Paul Taylor, a professor of psychology at Lancaster University, was the lead author on a 2013 study that simulated a workplace with counterproductive employees. He and his fellow researchers offered certain subjects cash in exchange for smuggling corporate secrets to outside parties, and as all of the subjects went about their day as “coworkers,” the researchers monitored their communications.

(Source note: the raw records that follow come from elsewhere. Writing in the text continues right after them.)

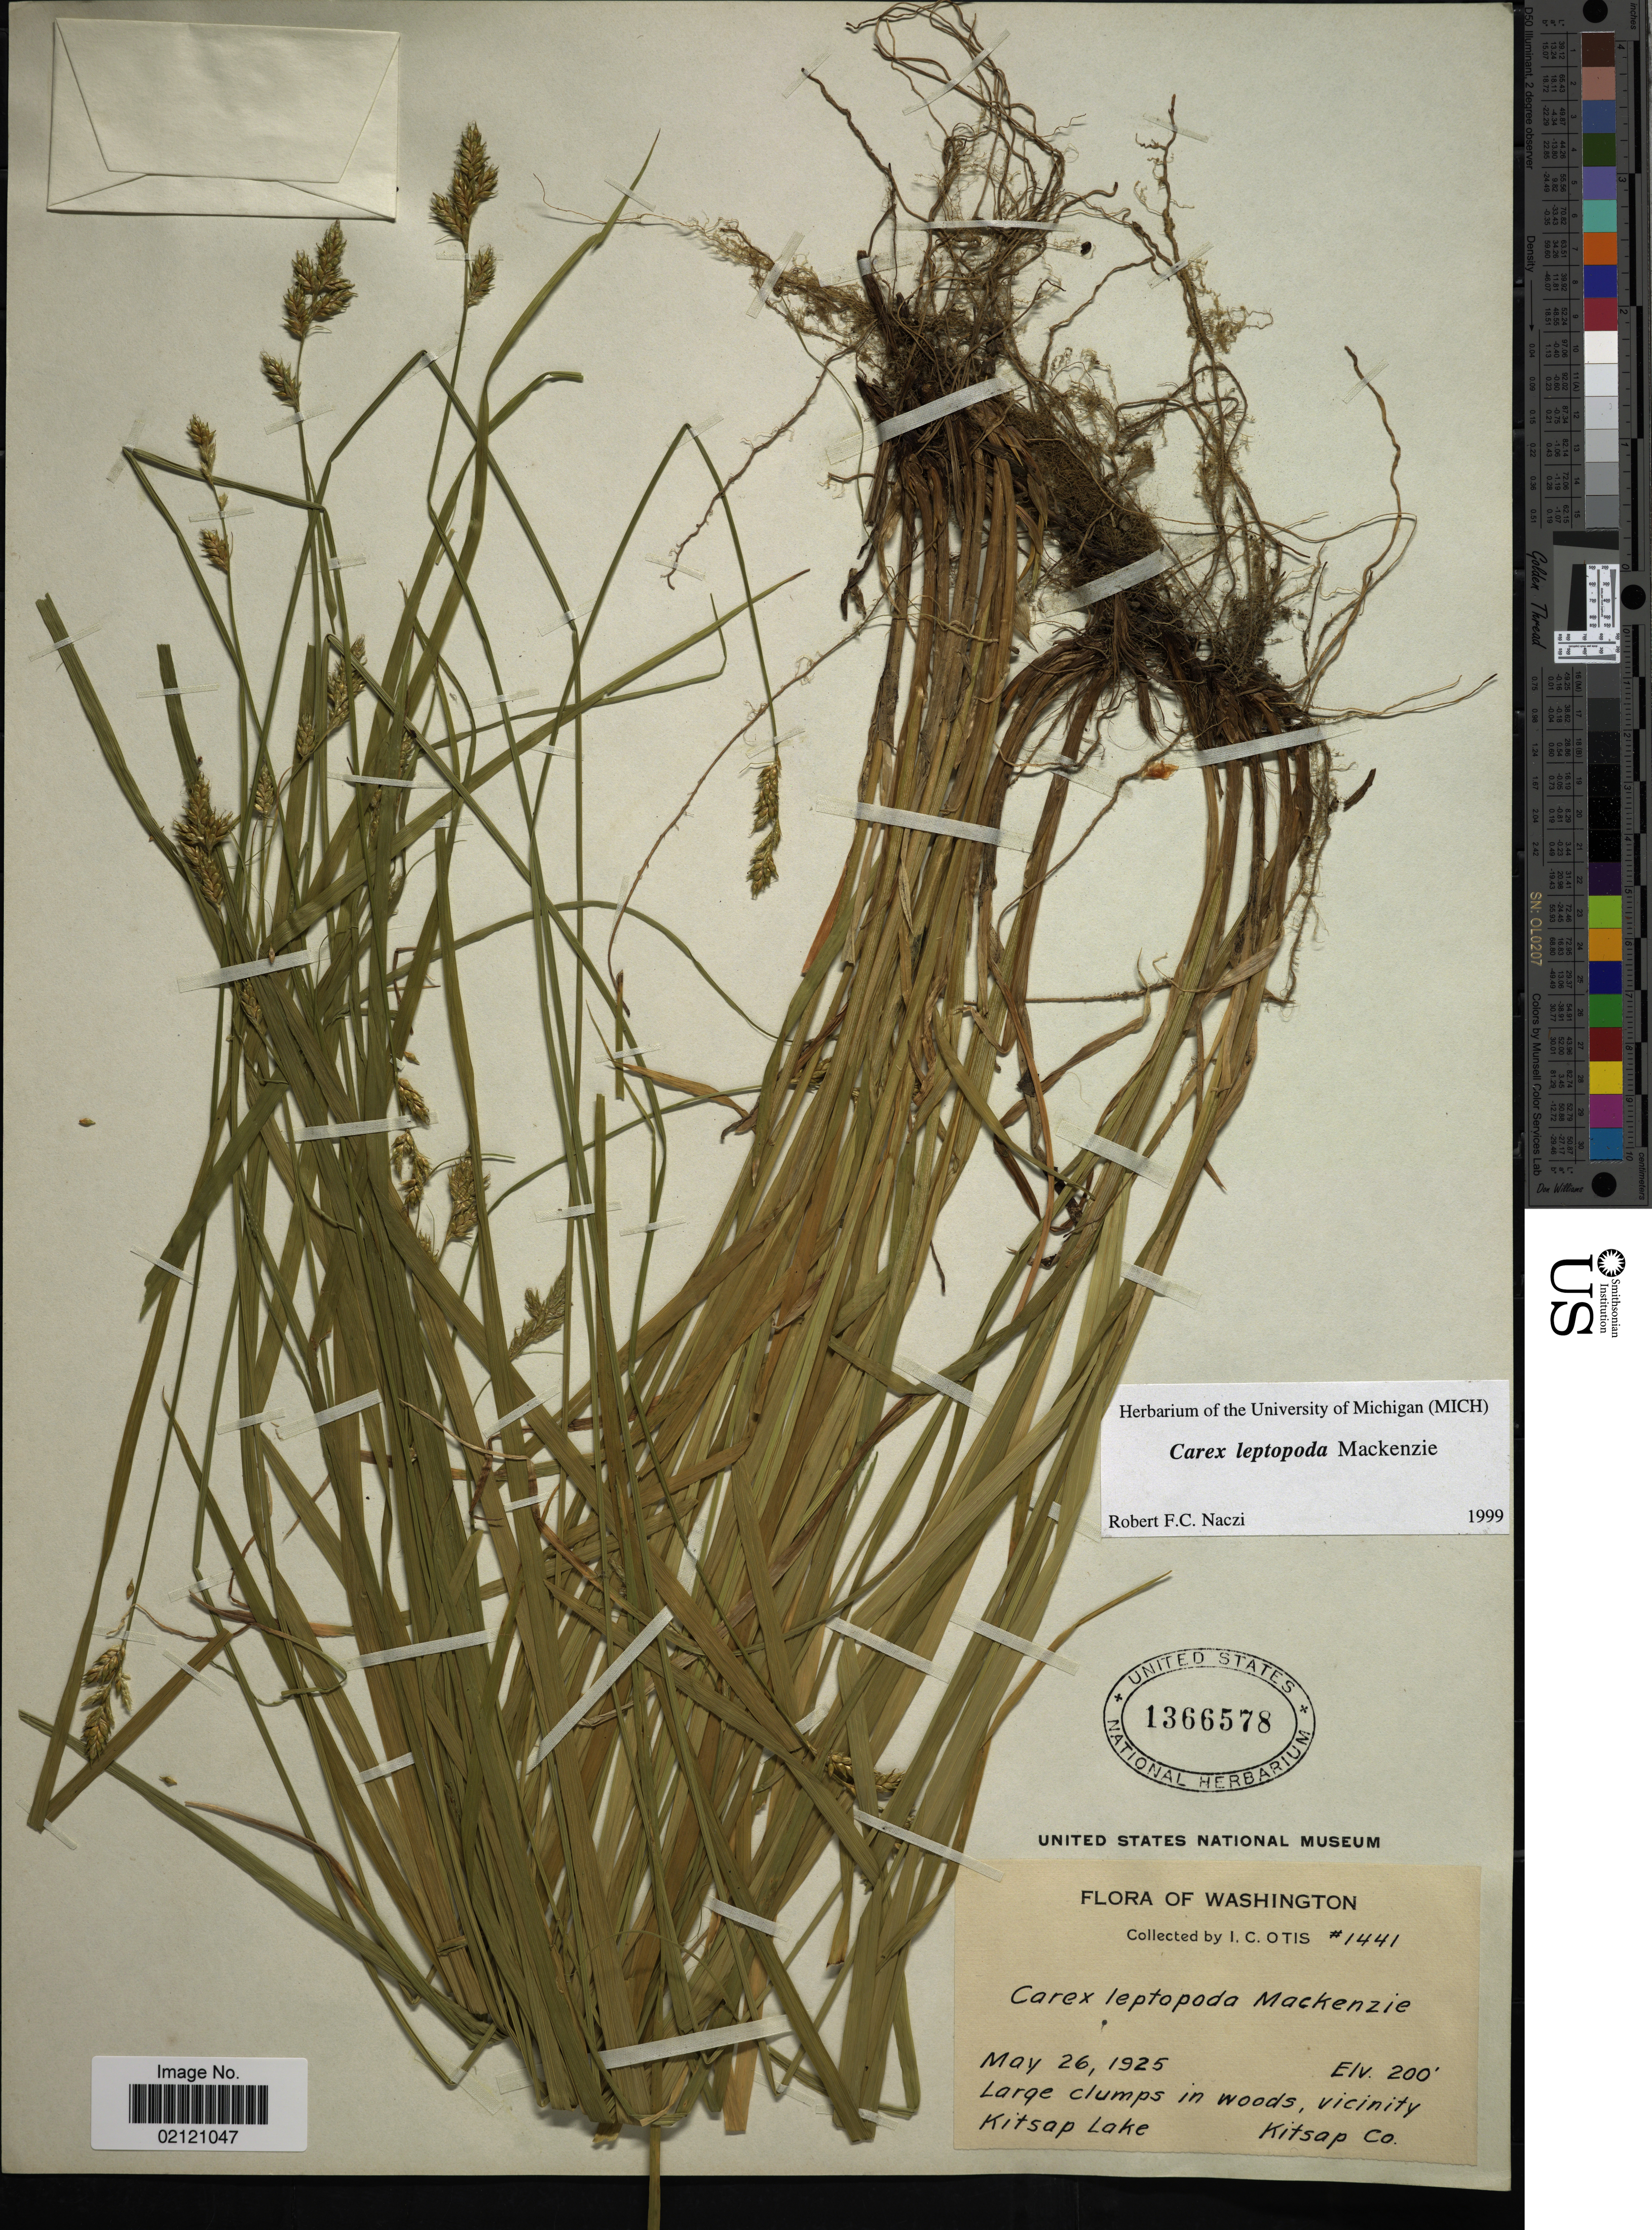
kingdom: Plantae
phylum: Tracheophyta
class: Liliopsida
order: Poales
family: Cyperaceae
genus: Carex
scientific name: Carex leptopoda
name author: Mack.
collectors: I. C. Otis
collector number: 1441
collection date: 1925-05-26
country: United States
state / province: Washington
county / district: Kitsap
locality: Large clumps in woods, vicinity Kitsp Lake, Kitsap Co.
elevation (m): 61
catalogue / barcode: US 1366578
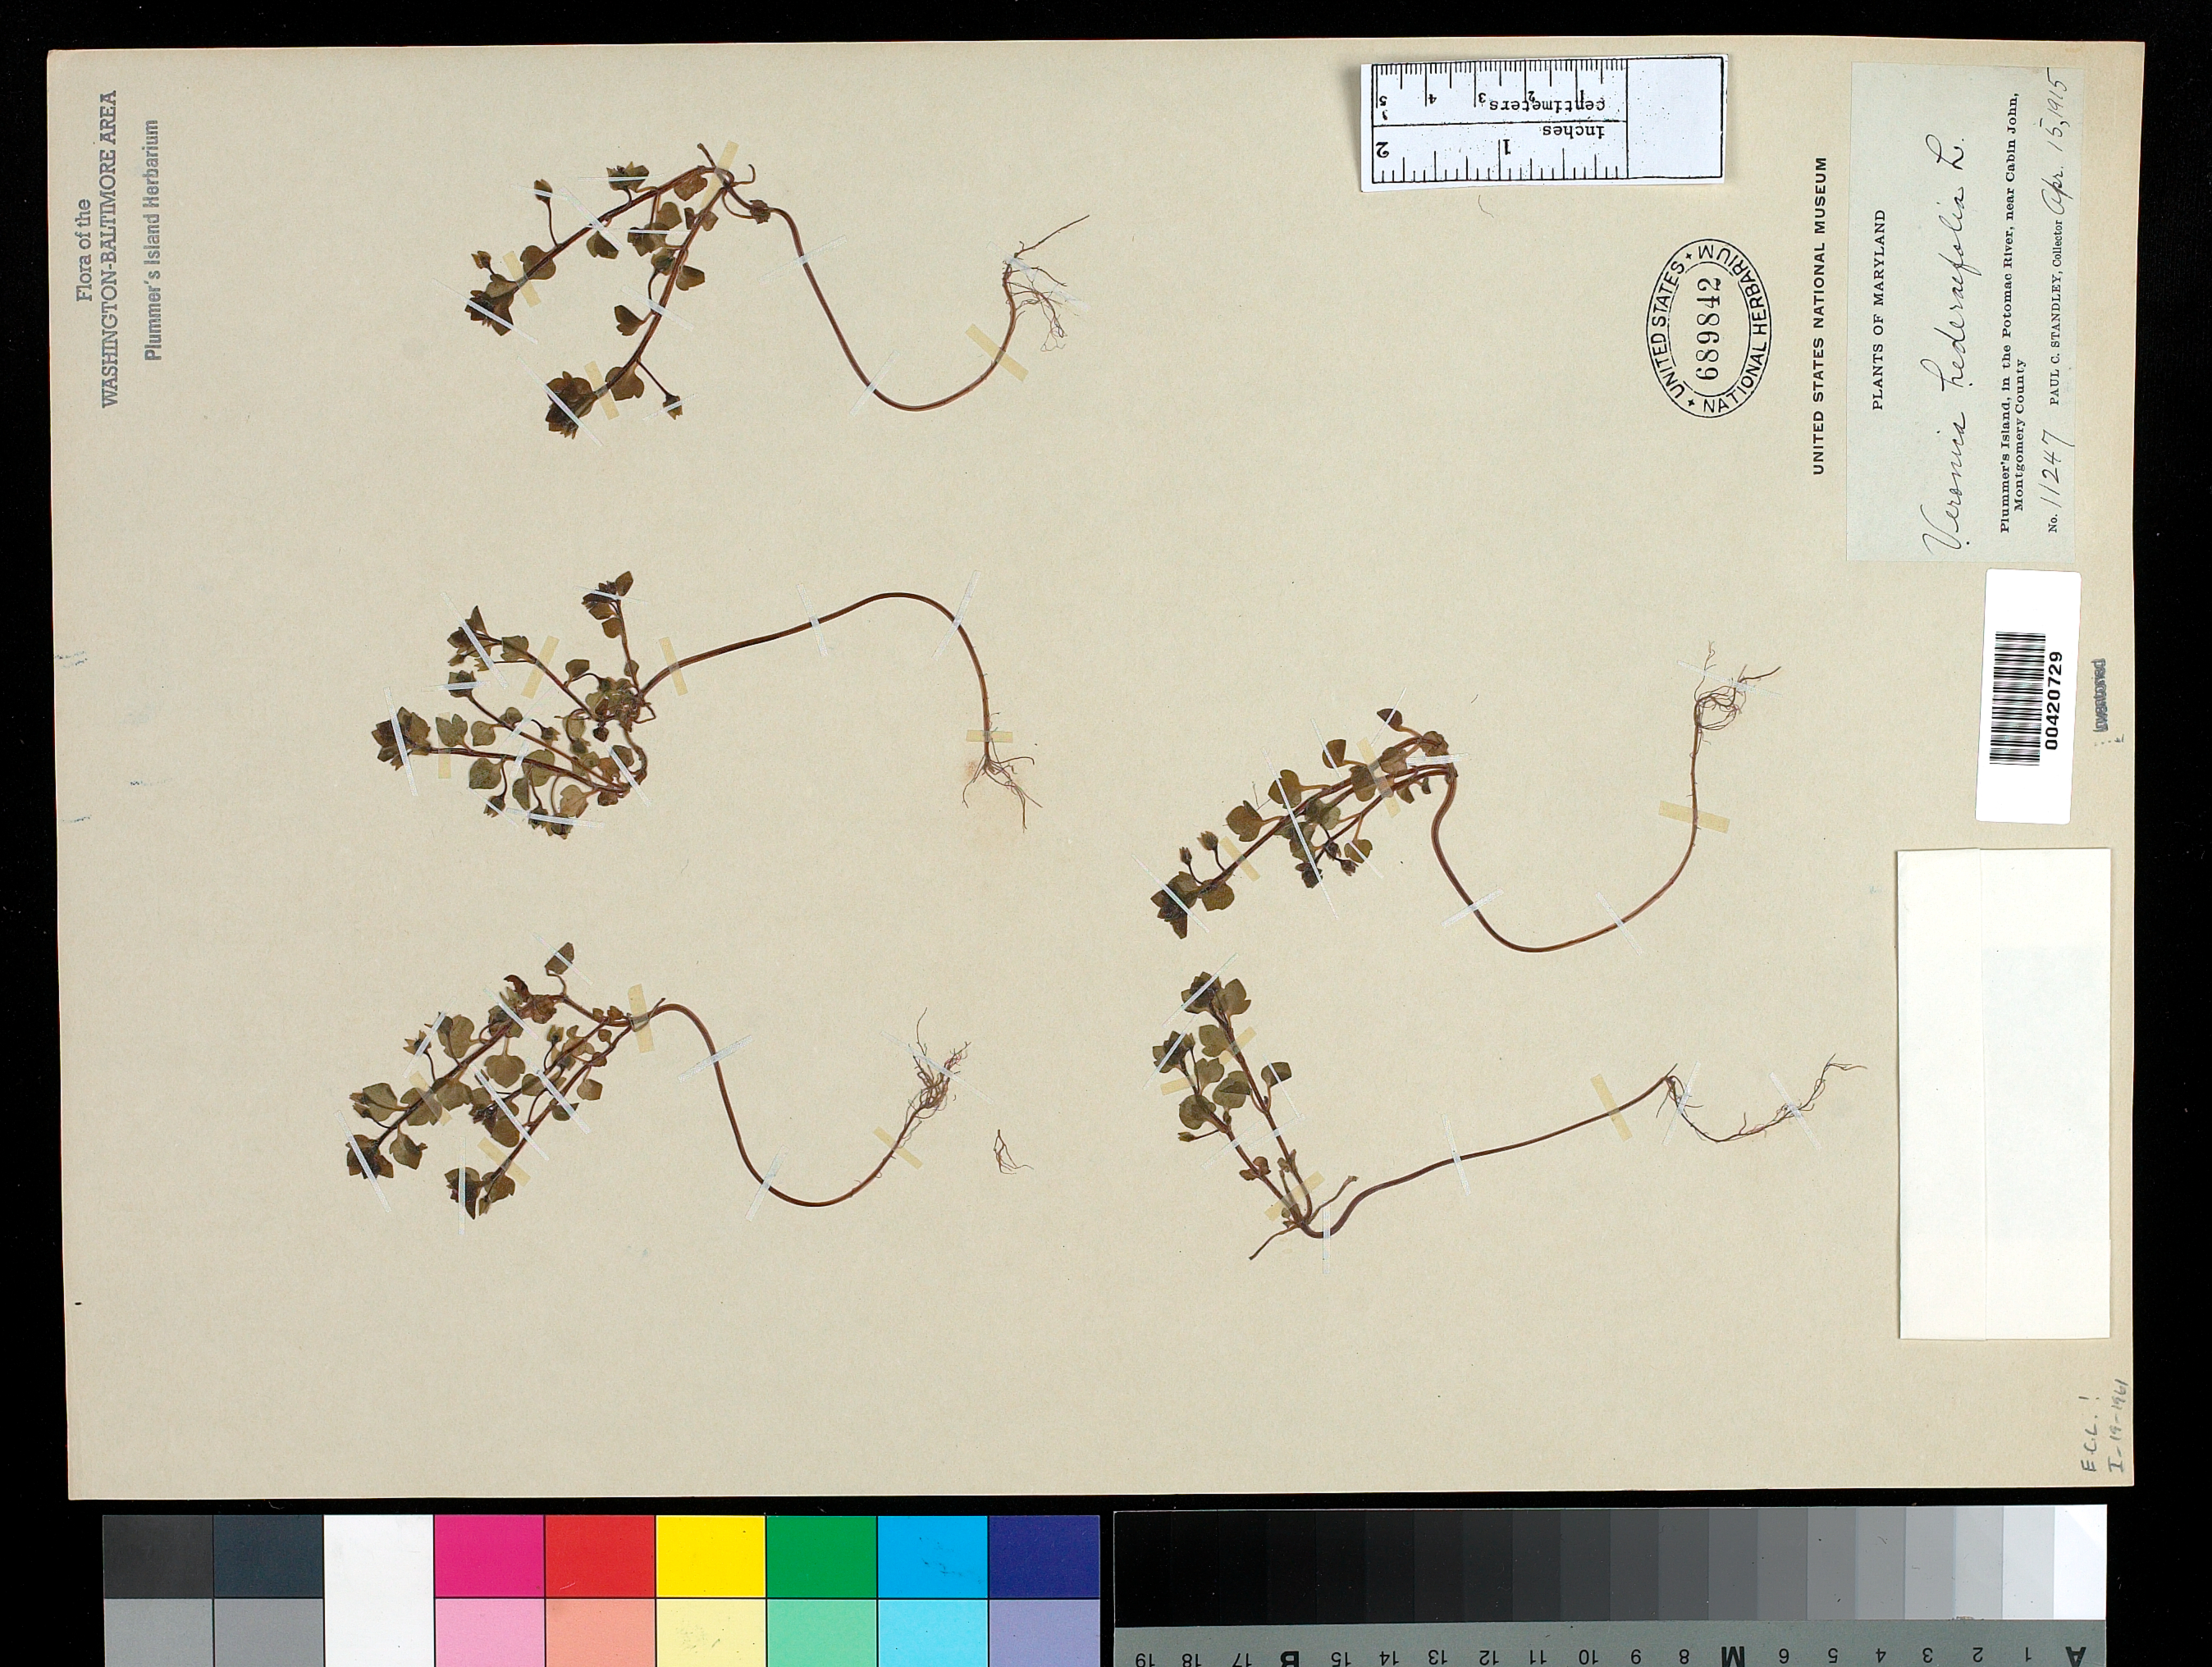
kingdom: Plantae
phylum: Tracheophyta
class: Magnoliopsida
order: Lamiales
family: Plantaginaceae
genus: Veronica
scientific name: Veronica hederifolia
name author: L.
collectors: P. C. Standley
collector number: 11247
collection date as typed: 15 Apr 1915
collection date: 1915-04-15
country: United States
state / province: Maryland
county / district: Montgomery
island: Plummers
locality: Plummer's Island Plummers Island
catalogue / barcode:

“If a person is planning to act maliciously to damage their employer or sneak out commercially sensitive material,” Taylor later wrote, “the way they interact with their co-workers changes.” In Taylor’s simulated workplace, employees on the verge of going rogue tended to use singular rather than plural pronouns and words with more negative connotations. When two communicators are in tune, they will typically mimic each others’ words as conversation unfolds—a way of telegraphing cooperation. But “toxic” employees, whether consciously or not, cut down on this mimicry so severely that this metric could be used to differentiate about 93 percent of harmful employees from their well-intentioned peers.
But trying to anticipate misbehavior has its limits. Several employers, from professional dog-walkers to 500-person corporations, for example, evaluate candidates’ credit reports alongside their résumés and cover letters. A bad credit report, the thinking goes, is a sign of financial irresponsibility, which in turn could be read as portending dishonesty on the job. In 2009, about 47 percent of Maryland companies polled by the state’s Society for Human Resource Management said they used credit reports to evaluate candidates for some positions. (13 percent used them for all applicants.) Today, the practice is legal in 40 states.